Mpu Palot tidak melihat orang lain, ia berjumpa dengan Ken Angrok di tempat beristirahat.
Kata ken Angrok kepada Mpu Palot: ,,Wahai, akan pergi kemanakah tuanku ini,”
Kata Mpu, menjawabnya: “Saya sedang bepergian dari Kebalon, buyung, akan pulang ke Turyantapada, saya takut di jalan, memikir mikir ada orang yang melakukan perkosaan dijalan, bernama Ken Angrok”.
Tersenyumlah Ken Angrok: “Nah Tuan, anaknda ini akan menghantarkan pulang tuan, anaknda nanti yang akan melawan kalau sampai terdjadi berjumpa dengan orang yang bernama ken Angrok itu, laju sajalah tuan pulang ke Turyantapada, jangan khawatir.”
Mpu di Tuyantapada itu merasa berhutang budi mendengar kesanggupan Ken Angrok.

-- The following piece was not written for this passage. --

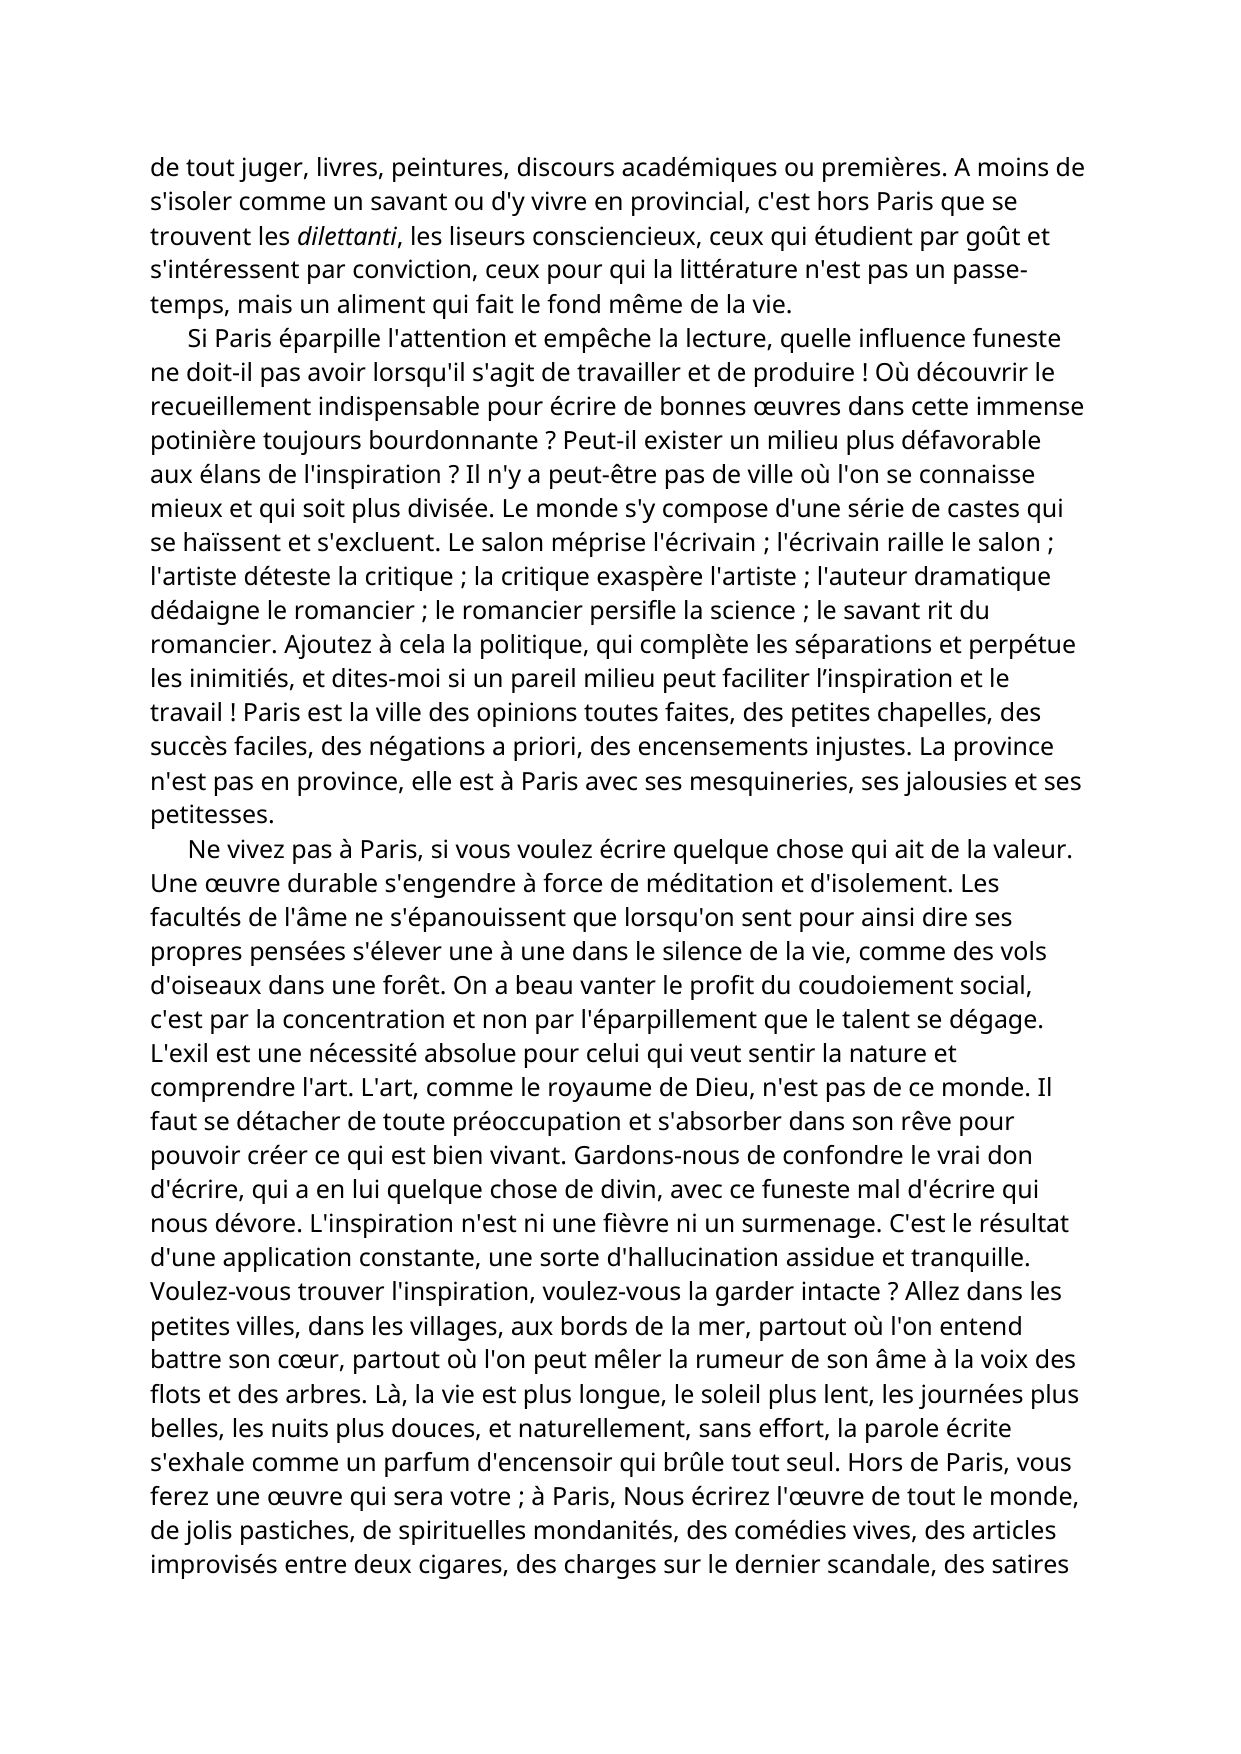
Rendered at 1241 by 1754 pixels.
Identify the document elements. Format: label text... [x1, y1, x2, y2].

text Si Paris éparpille l'attention et empêche la lecture, quelle influence funeste ne doit-il pas avoir lorsqu'il s'agit de travailler et de produire ! Où découvrir le recueillement indispensable pour écrire de bonnes œuvres dans cette immense potinière toujours bourdonnante ? Peut-il exister un milieu plus défavorable aux élans de l'inspiration ? Il n'y a peut-être pas de ville où l'on se connaisse mieux et qui soit plus divisée. Le monde s'y compose d'une série de castes qui se haïssent et s'excluent. Le salon méprise l'écrivain ; l'écrivain raille le salon ; l'artiste déteste la critique ; la critique exaspère l'artiste ; l'auteur dramatique dédaigne le romancier ; le romancier persifle la science ; le savant rit du romancier. Ajoutez à cela la politique, qui complète les séparations et perpétue les inimitiés, et dites-moi si un pareil milieu peut faciliter l’inspiration et le travail ! Paris est la ville des opinions toutes faites, des petites chapelles, des succès faciles, des négations a priori, des encensements injustes. La province n'est pas en province, elle est à Paris avec ses mesquineries, ses jalousies et ses petitesses. [150, 320, 1091, 831]
text de tout juger, livres, peintures, discours académiques ou premières. A moins de s'isoler comme un savant ou d'y vivre en provincial, c'est hors Paris que se trouvent les dilettanti, les liseurs consciencieux, ceux qui étudient par goût et s'intéressent par conviction, ceux pour qui la littérature n'est pas un passe-temps, mais un aliment qui fait le fond même de la vie. [150, 150, 1091, 320]
text Ne vivez pas à Paris, si vous voulez écrire quelque chose qui ait de la valeur. Une œuvre durable s'engendre à force de méditation et d'isolement. Les facultés de l'âme ne s'épanouissent que lorsqu'on sent pour ainsi dire ses propres pensées s'élever une à une dans le silence de la vie, comme des vols d'oiseaux dans une forêt. On a beau vanter le profit du coudoiement social, c'est par la concentration et non par l'éparpillement que le talent se dégage. L'exil est une nécessité absolue pour celui qui veut sentir la nature et comprendre l'art. L'art, comme le royaume de Dieu, n'est pas de ce monde. Il faut se détacher de toute préoccupation et s'absorber dans son rêve pour pouvoir créer ce qui est bien vivant. Gardons-nous de confondre le vrai don d'écrire, qui a en lui quelque chose de divin, avec ce funeste mal d'écrire qui nous dévore. L'inspiration n'est ni une fièvre ni un surmenage. C'est le résultat d'une application constante, une sorte d'hallucination assidue et tranquille. Voulez-vous trouver l'inspiration, voulez-vous la garder intacte ? Allez dans les petites villes, dans les villages, aux bords de la mer, partout où l'on entend battre son cœur, partout où l'on peut mêler la rumeur de son âme à la voix des flots et des arbres. Là, la vie est plus longue, le soleil plus lent, les journées plus belles, les nuits plus douces, et naturellement, sans effort, la parole écrite s'exhale comme un parfum d'encensoir qui brûle tout seul. Hors de Paris, vous ferez une œuvre qui sera votre ; à Paris, Nous écrirez l'œuvre de tout le monde, de jolis pastiches, de spirituelles mondanités, des comédies vives, des articles improvisés entre deux cigares, des charges sur le dernier scandale, des satires [150, 831, 1091, 1581]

Setelah datang di Turyantapada, Ken Angrok diajar ilmu kepandaian membuat barang barang emas, lekas pandai, tak kalah kalau kesaktiannya dibandingkan dengan Mpu Palot, selanjutnya Ken Angrok diaku anak oleh Mpu Palot, itulah sebabnya asrama Turyantapada dinamakan daerah Bapa.
Demikianlah Ken Angrok mengaku ayah kepada Mpu Palot, karena masih ada kekurangan Mpu Palot itu, maka Ken Angrok disuruhi pergi ke Kebalon oleh Mpu Palot, disuruh menyempurnakan kepandaiaan membuat barang barang emas pada orang tertua di Kebalon, agar dapat menyelesaikan bahan yang ditinggalkan oleh bapak kepala lingkungan. Ken Angrok berangkat menuju ke Kebalon, tidak dipercaya Ken Angrok itu oleh penduduk di Kebalon.
Ken Angrok lalu marah : “Semoga ada lobang di tempat orang yang hidup menepi ini,”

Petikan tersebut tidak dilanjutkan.